Aún es un misterio el propósito de quien colgó el video en internet, a ocho meses de su grabación. No fue en ese lapso, obviamente, el único caso de torturas dentro de una comisaría salteña. Sólo que éste fue filmado. A veces, pasan estas cosas. Pasó el año pasado en el penal San Felipe, de Mendoza, cuando un simpático grupo de guardias que se hacía llamar “San La Muerte” fue inmortalizado con la cámara de un celular, mientras aplicaba castigos brutales a un preso. Los responsables del asunto terminaron separados de la Fuerza y detenidos. Una medida ejemplar. Sin embargo, los abusos policiales y penitenciarios continuaron en Mendoza y en el resto del país. Prueba de ello fue, días atrás, el arresto en Río Negro de siete policías acusados de la desaparición del peón golondrina Daniel Solano, al parecer ordenada por la empresa frutícola para la cuál trabajaba. Sin duda, un hecho para tener en cuenta: a 28 años de concluir la última dictadura, un secuestro policial por causas sindicales. De modo que el siniestro hecho de General Güemes es, simplemente, un ejemplo visible de una no menos ominosa generalidad.

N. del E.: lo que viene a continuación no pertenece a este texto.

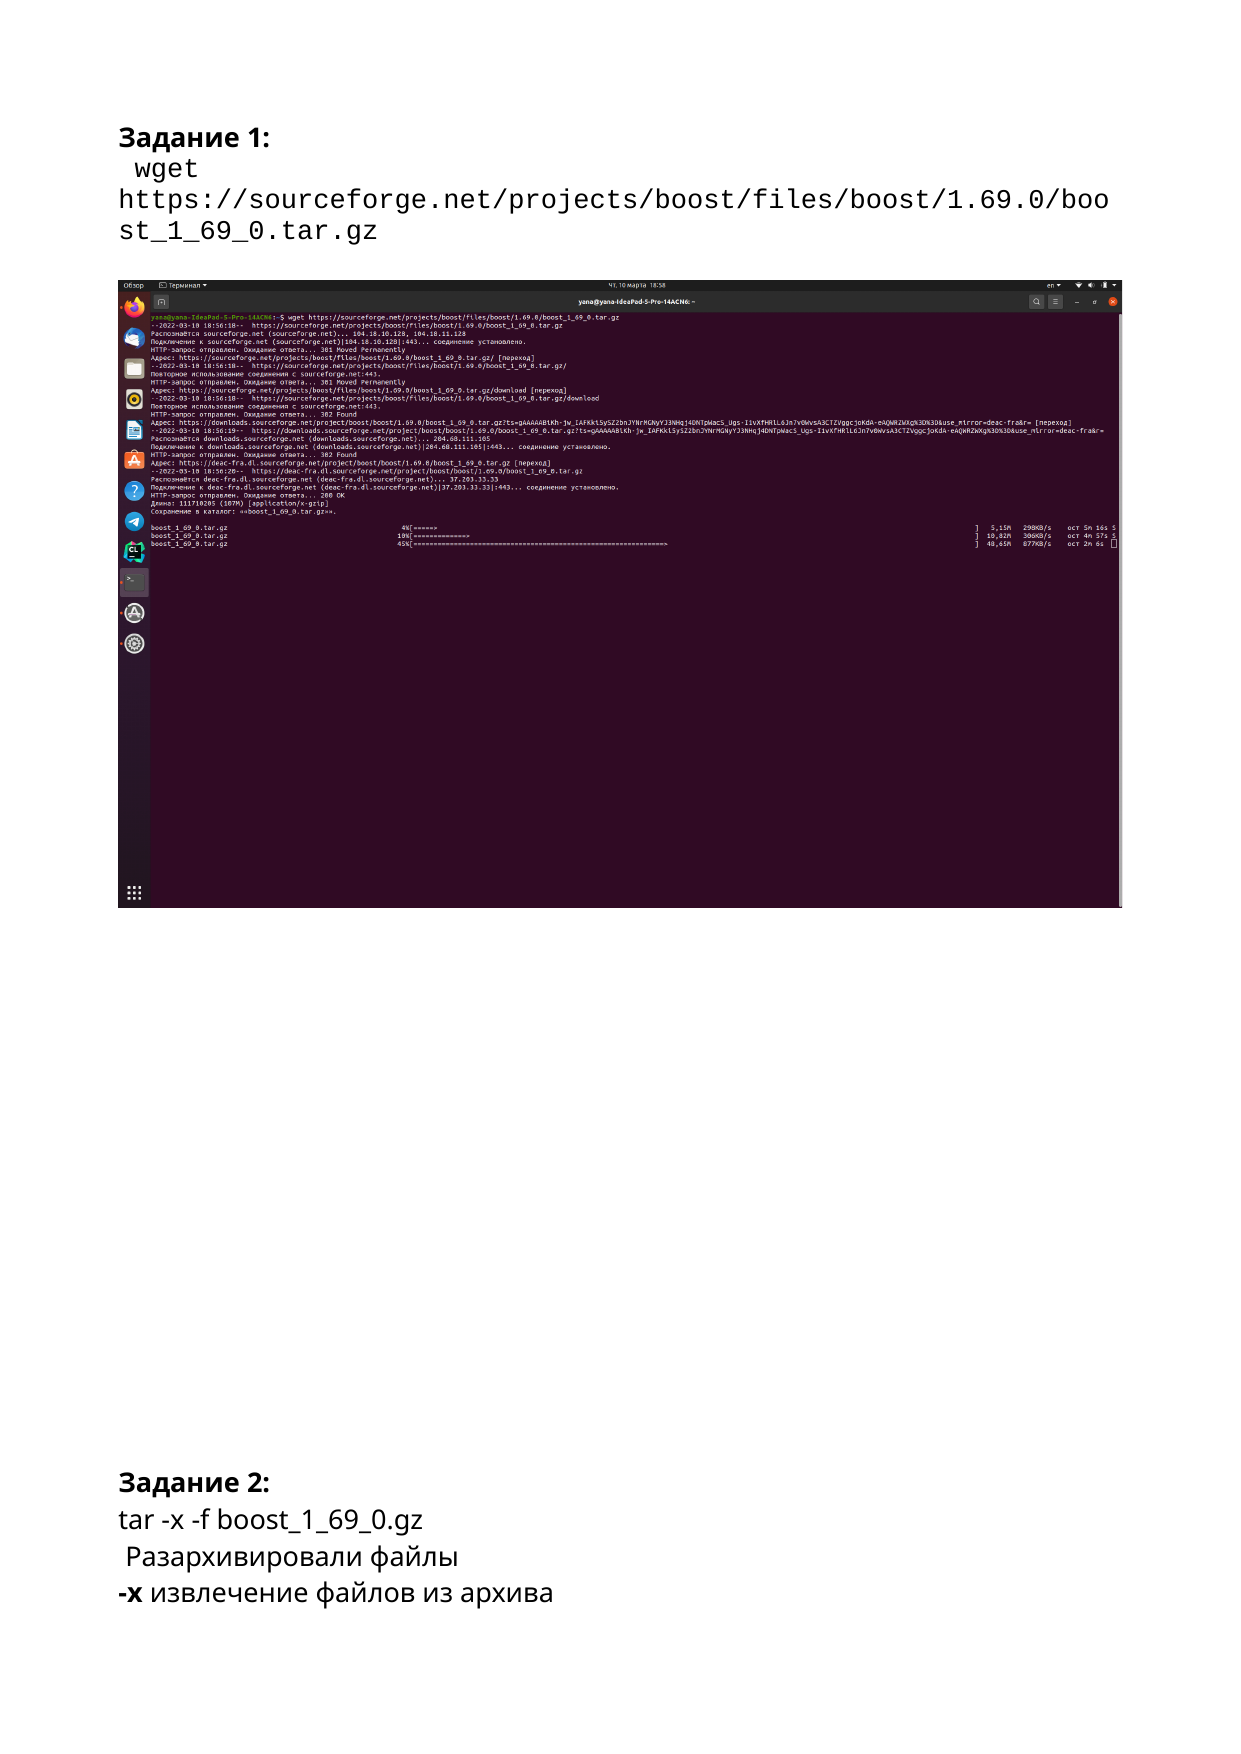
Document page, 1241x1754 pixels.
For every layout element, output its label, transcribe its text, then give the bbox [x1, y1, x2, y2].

No es una originalidad afirmar que la democratización de las fuerzas de seguridad es una deuda que el país mantiene desde el fin de la larga noche militar. Y tal déficit explica en gran medida el autoritarismo existente en el conjunto de las agencias policiales que actúan a lo largo y ancho del territorio nacional. Claro que no es menos alarmante el elevado índice de corrupción que subyace en ellas. Ni su irremediable raíz estructural. Ya que es sabido que los uniformados hicieron de la recaudación ilegal su sistema de sobrevivencia. Tampoco es un secreto que ello es tolerado por todos los poderes del Estado. Y menos aún el hecho de que en ese modus operandi no hay ninguna excepción. Al respecto, si bien la Bonaerense encabeza la lista de abuso, crímenes y negocios policiales, lo cierto es ninguna otra fuerza federal o provincial es ajena a tales prácticas. Pero aún así se puede trazar una línea divisoria entre las policías que operan en los grandes centros urbanos arrasados por la desindustrialización y las que hay en provincias marcadas por un estigma inequívocamente feudal. Una sencilla cuestión de paisaje. En ella, la Policía de Salta se sitúa en la segunda categoría.

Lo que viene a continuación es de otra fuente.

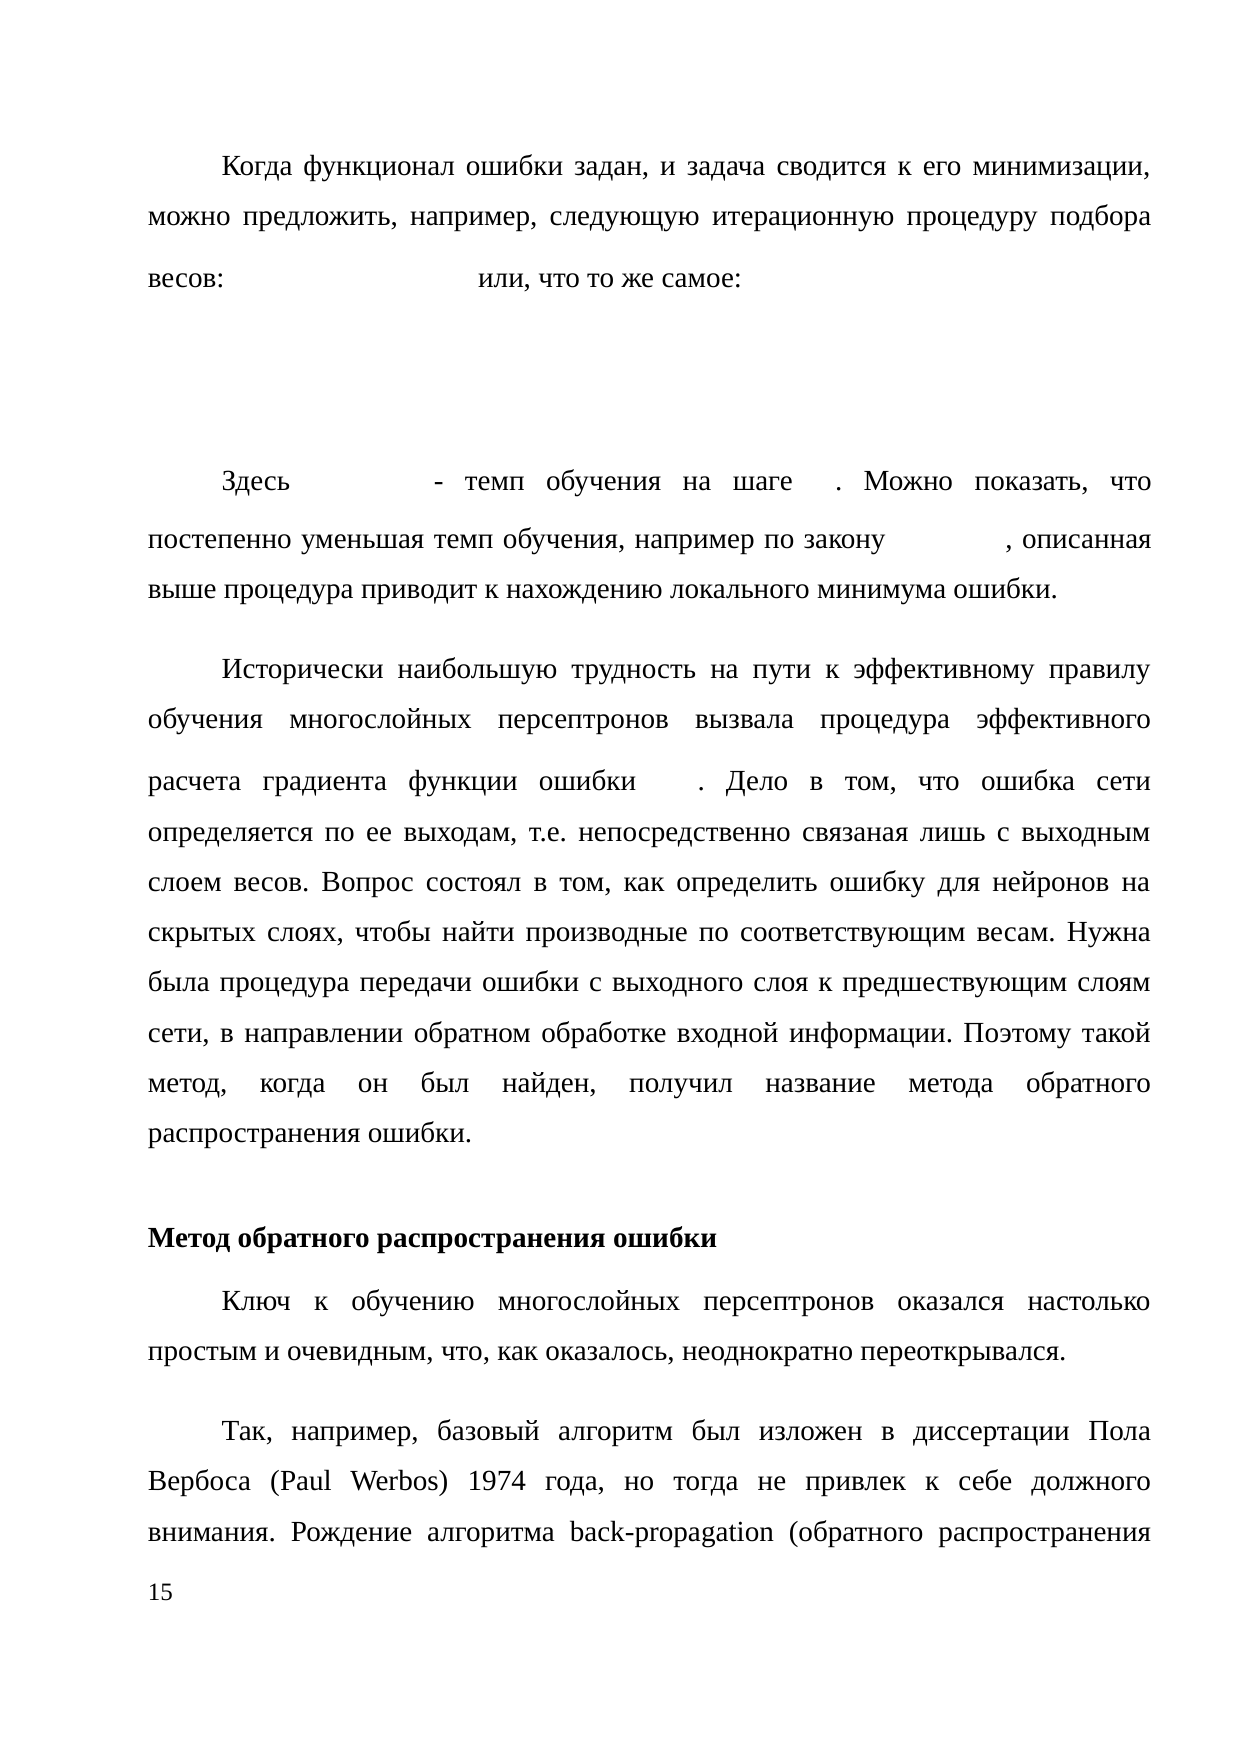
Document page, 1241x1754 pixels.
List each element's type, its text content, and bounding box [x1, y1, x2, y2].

text Ключ к обучению многослойных персептронов оказался настолько простым и очевидным, что, как оказалось, неоднократно переоткрывался. [148, 1283, 1152, 1367]
text Так, например, базовый алгоритм был изложен в диссертации Пола Вербоса (Paul Werbos) 1974 года, но тогда не привлек к себе должного внимания. Рождение алгоритма back-propagation (обратного распространения [148, 1413, 1152, 1547]
subtitle Метод обратного распространения ошибки [148, 1220, 1152, 1254]
text Когда функционал ошибки задан, и задача сводится к его минимизации, можно предложить, например, следующую итерационную процедуру подбора весов: или, что то же самое: [148, 148, 1152, 293]
text Здесь - темп обучения на шаге . Можно показать, что постепенно уменьшая темп обучения, например по закону , описанная выше процедура приводит к нахождению локального минимума ошибки. [148, 456, 1152, 605]
text Исторически наибольшую трудность на пути к эффективному правилу обучения многослойных персептронов вызвала процедура эффективного расчета градиента функции ошибки . Дело в том, что ошибка сети определяется по ее выходам, т.е. непосредственно связаная лишь с выходным слоем весов. Вопрос состоял в том, как определить ошибку для нейронов на скрытых слоях, чтобы найти производные по соответствующим весам. Нужна была процедура передачи ошибки с выходного слоя к предшествующим слоям сети, в направлении обратном обработке входной информации. Поэтому такой метод, когда он был найден, получил название метода обратного распространения ошибки. [148, 651, 1152, 1149]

Por su proximidad con los montes tucumanos, el territorio salteño tuvo una importancia estratégica en el ejercicio del terrorismo de Estado durante la dictadura. Por su frontera con Bolivia, su territorio aún en la actualidad tiene un valor intrínseco para el tráfico de drogas y el contrabando en general. Por aquellas particularidades, la policía provincial es una de las más picantes de la región. De semejante logro no es ajeno el poder político local.

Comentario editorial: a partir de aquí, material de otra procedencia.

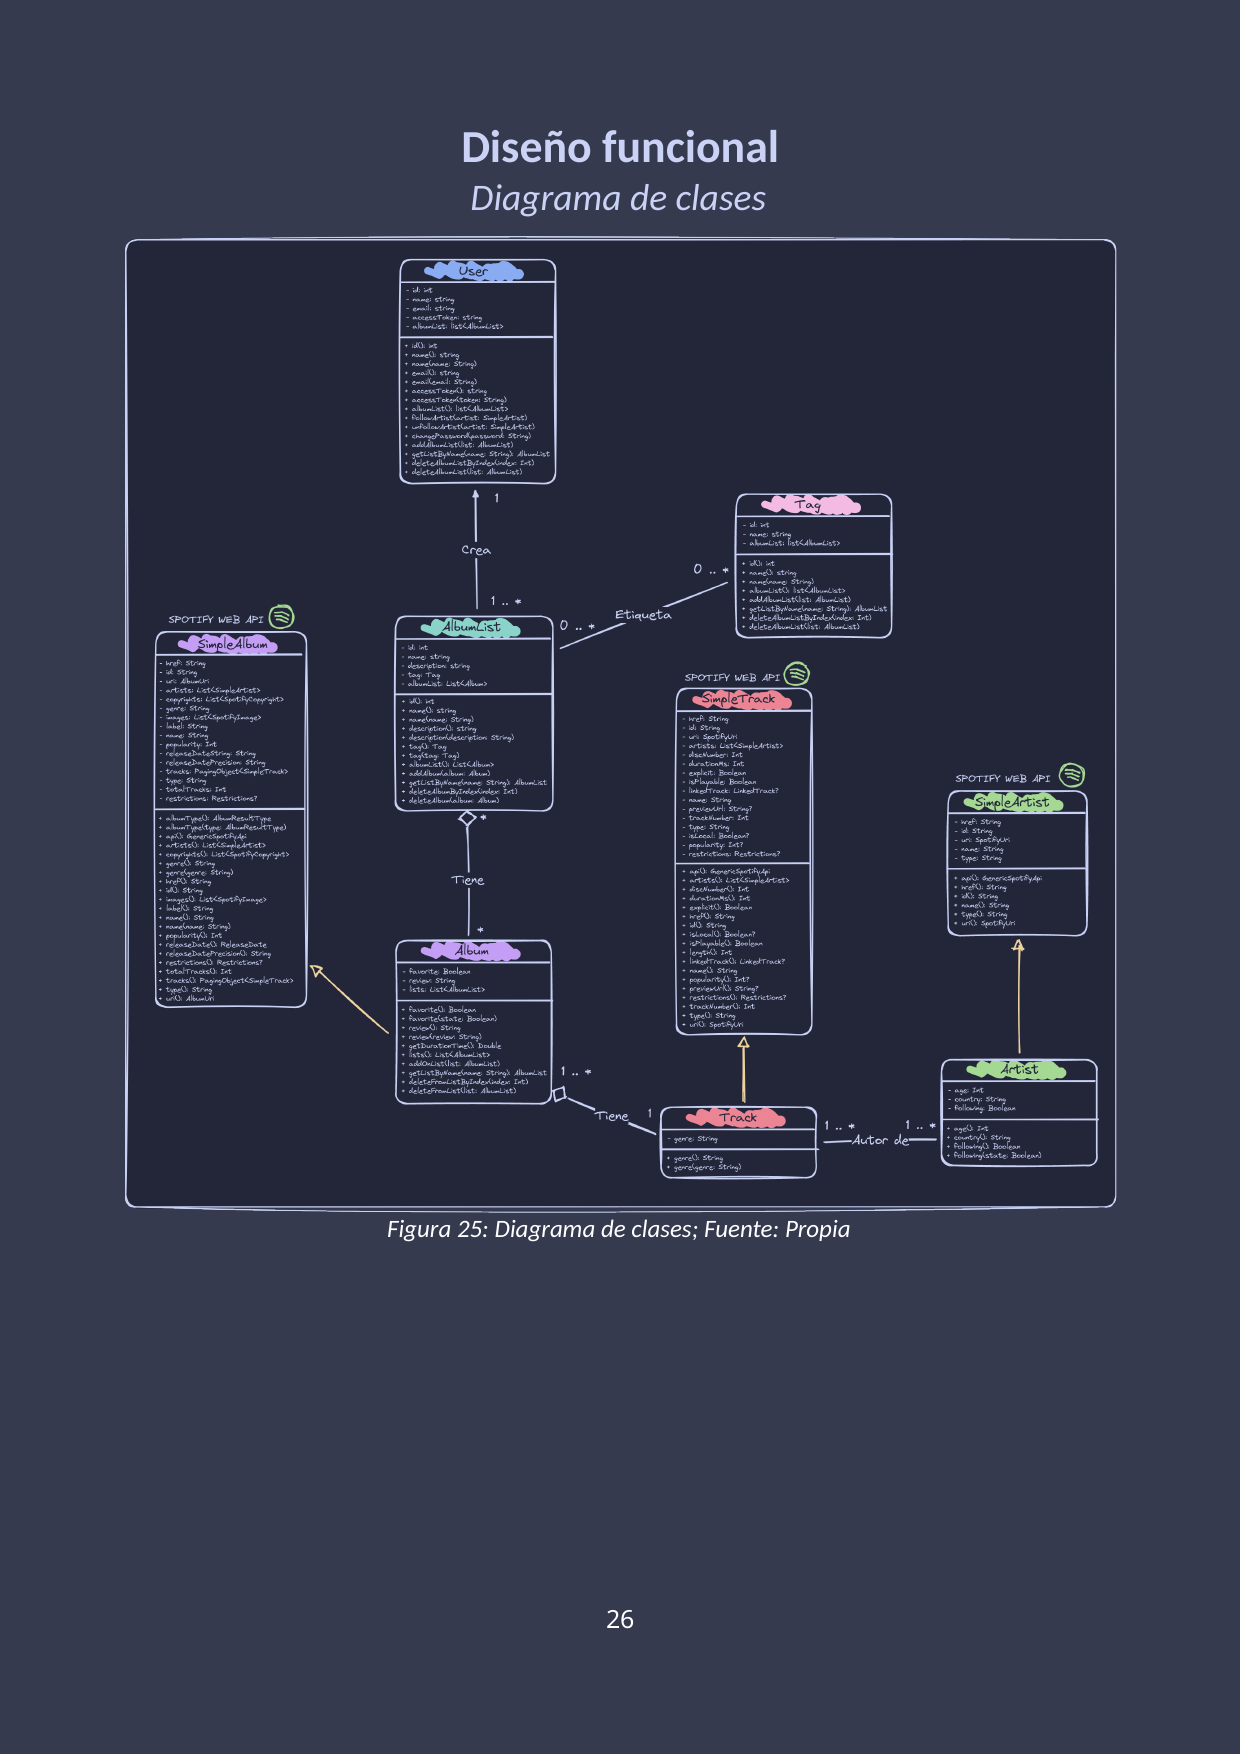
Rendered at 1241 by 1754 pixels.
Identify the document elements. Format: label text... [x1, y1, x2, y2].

text Diseño funcional [118, 118, 1122, 174]
picture [118, 232, 1123, 1214]
text Diagrama de clases [118, 174, 1122, 220]
text Figura 25: Diagrama de clases; Fuente: Propia [118, 1214, 1122, 1244]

Tanto es así que, a partir de 1983, el primer gobernador de la democracia, Roberto Romero –quien supo publicitarse en las páginas de su propio diario, El Tribuno– entendió tempranamente que la corporación policial era un resorte clave para gobernar; en consecuencia, dejó intacto el staff de uniformados que condujo a la fuerza durante el régimen militar. Éstos, pese a su variada gama de trapisondas, sobrevivieron a las gestiones de Hugo Cornejo y Roberto Ulloa, quien durante la dictadura ya había gobernado la provincia como interventor.
No obstante, si las cajas policiales y el accionar, por momentos, homicida de esa Fuerza florecieron en el lapso comprendido entre la dictadura y el retorno del estado de derecho, su consolidación como eficaz máquina recaudatoria ocurrió a partir de 1996, con la llegada al trono provincial de Juan Carlos Romero, el primogénito de don Roberto.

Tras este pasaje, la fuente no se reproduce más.